2. Il résulte de l’instruction que, postérieurement à l’introduction de la requête, M. A... a été mis en possession d’une nouvelle attestation de prolongation d'instruction valable jusqu’au 30 septembre 2026. L’intéressé conclut dans ses dernières écritures au non-lieu à statuer sur sa requête à l’exception des conclusions présentées au titre de l’article L. 761-1 du code de justice administrative et de l’article 37 de la loi du 10 juillet 1991. Il n’y a en conséquence plus lieu de statuer sur les conclusions aux fins de suspension, d’injonction, et il n’y a pas lieu de prononcer l’admission du requérant au bénéfice de l’aide juridictionnelle à titre provisoire.

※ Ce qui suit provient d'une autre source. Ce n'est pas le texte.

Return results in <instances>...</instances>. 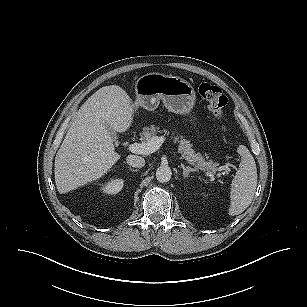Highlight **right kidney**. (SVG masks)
I'll use <instances>...</instances> for the list:
<instances>
[{
  "instance_id": "obj_1",
  "label": "right kidney",
  "mask_w": 307,
  "mask_h": 307,
  "mask_svg": "<svg viewBox=\"0 0 307 307\" xmlns=\"http://www.w3.org/2000/svg\"><path fill=\"white\" fill-rule=\"evenodd\" d=\"M123 185H124V180L121 178H117L104 184L101 190L104 194L107 195L117 194L122 190Z\"/></svg>"
}]
</instances>
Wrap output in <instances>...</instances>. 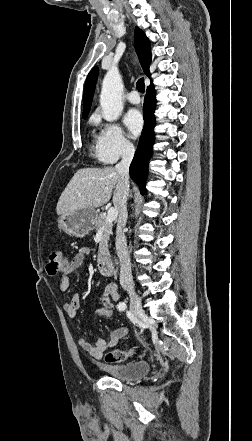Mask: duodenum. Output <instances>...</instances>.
I'll return each mask as SVG.
<instances>
[{
  "label": "duodenum",
  "mask_w": 252,
  "mask_h": 441,
  "mask_svg": "<svg viewBox=\"0 0 252 441\" xmlns=\"http://www.w3.org/2000/svg\"><path fill=\"white\" fill-rule=\"evenodd\" d=\"M99 270L103 275L111 276L114 274V266L112 261L105 255H101L99 258Z\"/></svg>",
  "instance_id": "obj_1"
}]
</instances>
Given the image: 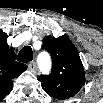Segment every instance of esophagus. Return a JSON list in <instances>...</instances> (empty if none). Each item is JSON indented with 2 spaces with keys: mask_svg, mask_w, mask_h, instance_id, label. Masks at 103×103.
<instances>
[{
  "mask_svg": "<svg viewBox=\"0 0 103 103\" xmlns=\"http://www.w3.org/2000/svg\"><path fill=\"white\" fill-rule=\"evenodd\" d=\"M28 69L30 71H35L36 70V63L34 61L29 62Z\"/></svg>",
  "mask_w": 103,
  "mask_h": 103,
  "instance_id": "34e87169",
  "label": "esophagus"
}]
</instances>
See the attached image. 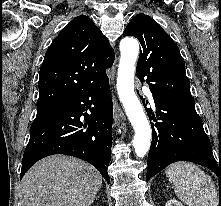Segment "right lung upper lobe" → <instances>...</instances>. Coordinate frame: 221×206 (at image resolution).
Here are the masks:
<instances>
[{"label": "right lung upper lobe", "instance_id": "1", "mask_svg": "<svg viewBox=\"0 0 221 206\" xmlns=\"http://www.w3.org/2000/svg\"><path fill=\"white\" fill-rule=\"evenodd\" d=\"M114 62L108 39L87 16L67 24L48 48L40 68L37 109L81 95L107 78Z\"/></svg>", "mask_w": 221, "mask_h": 206}]
</instances>
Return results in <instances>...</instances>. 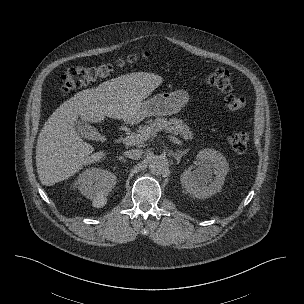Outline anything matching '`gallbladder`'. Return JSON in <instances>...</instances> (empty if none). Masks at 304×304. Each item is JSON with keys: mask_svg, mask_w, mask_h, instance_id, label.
<instances>
[{"mask_svg": "<svg viewBox=\"0 0 304 304\" xmlns=\"http://www.w3.org/2000/svg\"><path fill=\"white\" fill-rule=\"evenodd\" d=\"M76 131L78 134L87 139H91L94 137L95 132L97 131L93 126H91L88 122L78 119L76 122Z\"/></svg>", "mask_w": 304, "mask_h": 304, "instance_id": "bac80fb5", "label": "gallbladder"}]
</instances>
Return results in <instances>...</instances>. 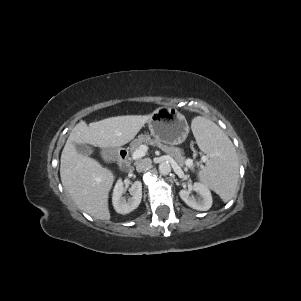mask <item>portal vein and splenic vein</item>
Returning <instances> with one entry per match:
<instances>
[{
  "instance_id": "obj_1",
  "label": "portal vein and splenic vein",
  "mask_w": 301,
  "mask_h": 301,
  "mask_svg": "<svg viewBox=\"0 0 301 301\" xmlns=\"http://www.w3.org/2000/svg\"><path fill=\"white\" fill-rule=\"evenodd\" d=\"M147 152V146L146 145H141L133 154H132V159L133 160H137L142 158L143 156L146 155ZM207 160L206 156L202 157V161L205 162ZM186 165L187 166H192L193 165V161L191 159H188L186 161Z\"/></svg>"
}]
</instances>
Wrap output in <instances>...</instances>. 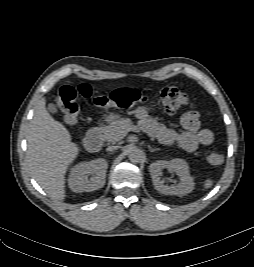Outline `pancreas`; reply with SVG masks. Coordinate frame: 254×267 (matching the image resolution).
<instances>
[{
  "instance_id": "pancreas-1",
  "label": "pancreas",
  "mask_w": 254,
  "mask_h": 267,
  "mask_svg": "<svg viewBox=\"0 0 254 267\" xmlns=\"http://www.w3.org/2000/svg\"><path fill=\"white\" fill-rule=\"evenodd\" d=\"M129 126H131L130 119L115 120L102 128L101 139L115 143L124 137L122 132Z\"/></svg>"
}]
</instances>
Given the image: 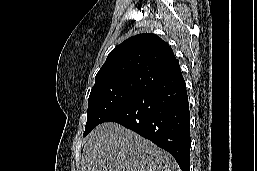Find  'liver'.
Masks as SVG:
<instances>
[{
  "label": "liver",
  "instance_id": "liver-1",
  "mask_svg": "<svg viewBox=\"0 0 257 171\" xmlns=\"http://www.w3.org/2000/svg\"><path fill=\"white\" fill-rule=\"evenodd\" d=\"M79 171H181L165 150L137 133L107 122L85 139Z\"/></svg>",
  "mask_w": 257,
  "mask_h": 171
}]
</instances>
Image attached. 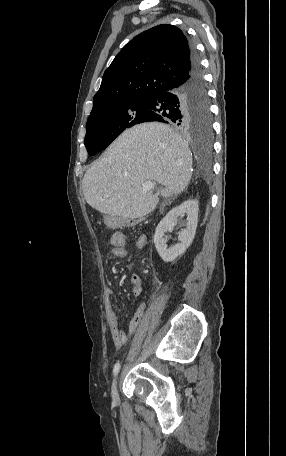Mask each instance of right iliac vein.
<instances>
[{
	"label": "right iliac vein",
	"mask_w": 286,
	"mask_h": 456,
	"mask_svg": "<svg viewBox=\"0 0 286 456\" xmlns=\"http://www.w3.org/2000/svg\"><path fill=\"white\" fill-rule=\"evenodd\" d=\"M112 398L115 402L119 400L118 390H117V378H115L112 388H111Z\"/></svg>",
	"instance_id": "right-iliac-vein-1"
}]
</instances>
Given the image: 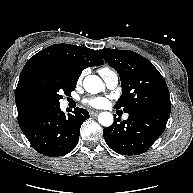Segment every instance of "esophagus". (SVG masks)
Masks as SVG:
<instances>
[{
    "label": "esophagus",
    "instance_id": "obj_1",
    "mask_svg": "<svg viewBox=\"0 0 193 193\" xmlns=\"http://www.w3.org/2000/svg\"><path fill=\"white\" fill-rule=\"evenodd\" d=\"M100 112L99 111H90V116L91 117H96Z\"/></svg>",
    "mask_w": 193,
    "mask_h": 193
}]
</instances>
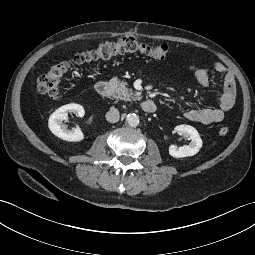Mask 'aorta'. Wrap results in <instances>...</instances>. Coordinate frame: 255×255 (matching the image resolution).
<instances>
[{
	"instance_id": "1",
	"label": "aorta",
	"mask_w": 255,
	"mask_h": 255,
	"mask_svg": "<svg viewBox=\"0 0 255 255\" xmlns=\"http://www.w3.org/2000/svg\"><path fill=\"white\" fill-rule=\"evenodd\" d=\"M126 122L131 127H137L139 125V116L137 114H128L126 117Z\"/></svg>"
}]
</instances>
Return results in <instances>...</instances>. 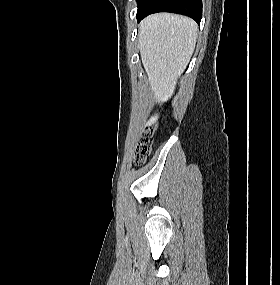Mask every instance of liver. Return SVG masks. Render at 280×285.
<instances>
[{
    "label": "liver",
    "mask_w": 280,
    "mask_h": 285,
    "mask_svg": "<svg viewBox=\"0 0 280 285\" xmlns=\"http://www.w3.org/2000/svg\"><path fill=\"white\" fill-rule=\"evenodd\" d=\"M138 48L155 102H166L173 94L177 77L193 54L196 23L185 16L157 13L139 25ZM158 115L148 121L155 122Z\"/></svg>",
    "instance_id": "obj_1"
}]
</instances>
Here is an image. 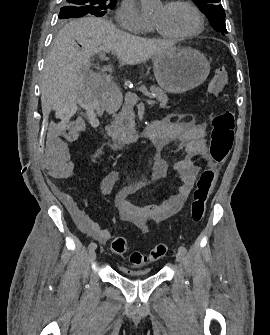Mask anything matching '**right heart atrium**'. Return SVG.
Returning a JSON list of instances; mask_svg holds the SVG:
<instances>
[{
  "instance_id": "right-heart-atrium-1",
  "label": "right heart atrium",
  "mask_w": 270,
  "mask_h": 335,
  "mask_svg": "<svg viewBox=\"0 0 270 335\" xmlns=\"http://www.w3.org/2000/svg\"><path fill=\"white\" fill-rule=\"evenodd\" d=\"M115 19L126 31L143 35L152 33L150 24L142 17L134 0H125L117 10Z\"/></svg>"
}]
</instances>
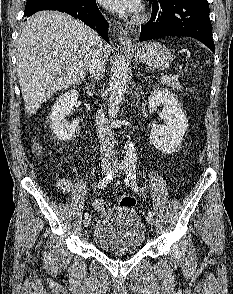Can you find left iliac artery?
Segmentation results:
<instances>
[{
    "instance_id": "44dca946",
    "label": "left iliac artery",
    "mask_w": 233,
    "mask_h": 294,
    "mask_svg": "<svg viewBox=\"0 0 233 294\" xmlns=\"http://www.w3.org/2000/svg\"><path fill=\"white\" fill-rule=\"evenodd\" d=\"M126 178H129V184H131V187L135 190L138 191L139 187L136 183V165L134 162H130L126 165ZM149 216L153 217V212L149 211L148 212Z\"/></svg>"
}]
</instances>
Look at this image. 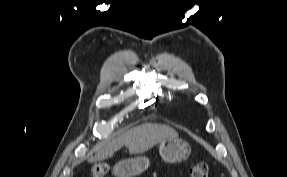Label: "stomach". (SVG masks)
<instances>
[{
  "instance_id": "0dacf381",
  "label": "stomach",
  "mask_w": 287,
  "mask_h": 177,
  "mask_svg": "<svg viewBox=\"0 0 287 177\" xmlns=\"http://www.w3.org/2000/svg\"><path fill=\"white\" fill-rule=\"evenodd\" d=\"M159 153L165 162L177 163L188 159L191 147L188 142L179 138H168L160 142ZM149 164L147 157L136 156L115 164L113 172L117 177H134L147 170Z\"/></svg>"
}]
</instances>
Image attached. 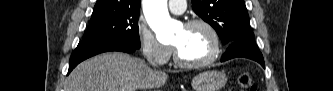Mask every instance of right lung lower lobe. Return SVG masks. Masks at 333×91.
Listing matches in <instances>:
<instances>
[{
    "mask_svg": "<svg viewBox=\"0 0 333 91\" xmlns=\"http://www.w3.org/2000/svg\"><path fill=\"white\" fill-rule=\"evenodd\" d=\"M135 50H137V48L128 46L118 41H100V42L81 41L79 42L77 48L71 55L68 74L80 62L94 55L109 51H121L126 53H132Z\"/></svg>",
    "mask_w": 333,
    "mask_h": 91,
    "instance_id": "right-lung-lower-lobe-1",
    "label": "right lung lower lobe"
}]
</instances>
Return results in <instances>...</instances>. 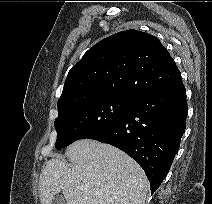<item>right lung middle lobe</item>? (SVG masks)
I'll list each match as a JSON object with an SVG mask.
<instances>
[{
  "mask_svg": "<svg viewBox=\"0 0 212 204\" xmlns=\"http://www.w3.org/2000/svg\"><path fill=\"white\" fill-rule=\"evenodd\" d=\"M133 99L124 96L99 97L58 109L54 125L57 150L79 140L90 138L118 121L129 111Z\"/></svg>",
  "mask_w": 212,
  "mask_h": 204,
  "instance_id": "1",
  "label": "right lung middle lobe"
}]
</instances>
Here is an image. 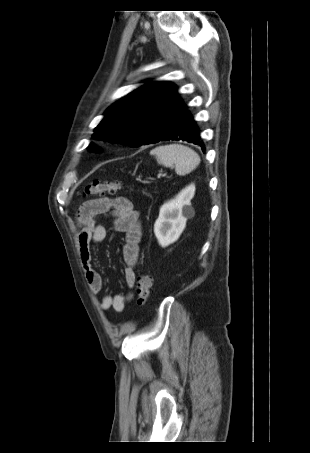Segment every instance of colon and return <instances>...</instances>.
<instances>
[{
	"instance_id": "colon-1",
	"label": "colon",
	"mask_w": 310,
	"mask_h": 453,
	"mask_svg": "<svg viewBox=\"0 0 310 453\" xmlns=\"http://www.w3.org/2000/svg\"><path fill=\"white\" fill-rule=\"evenodd\" d=\"M122 188V184L119 181H98L94 180L90 182L83 191L84 196H97L104 194H115ZM152 277L150 274L144 272L140 274L137 280L136 287V301L139 305H144L151 292Z\"/></svg>"
}]
</instances>
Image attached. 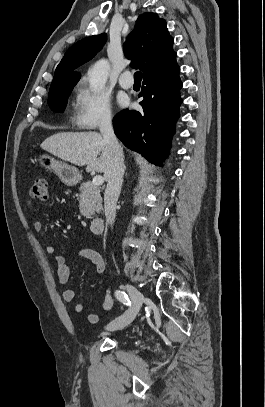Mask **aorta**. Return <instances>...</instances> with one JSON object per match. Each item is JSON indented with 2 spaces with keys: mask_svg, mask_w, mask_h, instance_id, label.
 I'll return each mask as SVG.
<instances>
[{
  "mask_svg": "<svg viewBox=\"0 0 265 407\" xmlns=\"http://www.w3.org/2000/svg\"><path fill=\"white\" fill-rule=\"evenodd\" d=\"M110 69V64L106 59L97 61L88 71V79L93 91L102 89L105 85Z\"/></svg>",
  "mask_w": 265,
  "mask_h": 407,
  "instance_id": "1",
  "label": "aorta"
}]
</instances>
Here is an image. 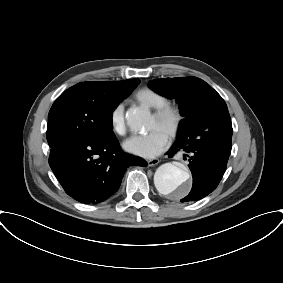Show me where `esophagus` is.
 <instances>
[{"mask_svg": "<svg viewBox=\"0 0 283 283\" xmlns=\"http://www.w3.org/2000/svg\"><path fill=\"white\" fill-rule=\"evenodd\" d=\"M160 162V160L158 158H153V159H149L147 160V165L148 166H155Z\"/></svg>", "mask_w": 283, "mask_h": 283, "instance_id": "34e87169", "label": "esophagus"}]
</instances>
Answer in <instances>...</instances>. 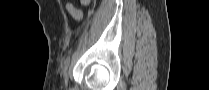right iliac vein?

3. Sous réserve de l’admission définitive de M. A... au bénéfice de l’aide juridictionnelle, il y a lieu, dans les circonstances de l’espèce et sous réserve que Me Barthod, avocate de M. A..., renonce à percevoir la somme correspondant à la part contributive de l’Etat, de mettre à la charge de l’Etat le versement à Me Barthod de la somme de 800 euros.
O R D O N N E :
Article 1er : M. A... n’est pas admis au bénéfice de l’aide juridictionnelle à titre provisoire.
Article 2 : Il n’y a pas lieu de statuer sur les conclusions de la requête aux fins de suspension et d’injonction.
Article 3 : Sous réserve de l’admission définitive de M. A... à l’aide juridictionnelle et sous réserve que son conseil renonce à percevoir la somme correspondant à la part contributive de l’Etat, ce dernier versera à Me Barthod, avocate de M. A..., une somme de 800 euros en application des dispositions du deuxième alinéa de l’article 37 de la loi du 10 juillet 1991.
Article 4 : La présente ordonnance sera notifiée à M. B... A..., à Me Barthod et au ministre de l’intérieur.
Copie en sera adressée au préfet de police.
Fait à Paris, le 7 avril 2026.
Le juge des référés,
F. SOBRY
La République mande et ordonne au ministre de l’intérieur en ce qui le concerne ou à tous commissaires de justice à ce requis en ce qui concerne les voies de droit commun contre les parties privées, de pourvoir à l’exécution de la présente ordonnance.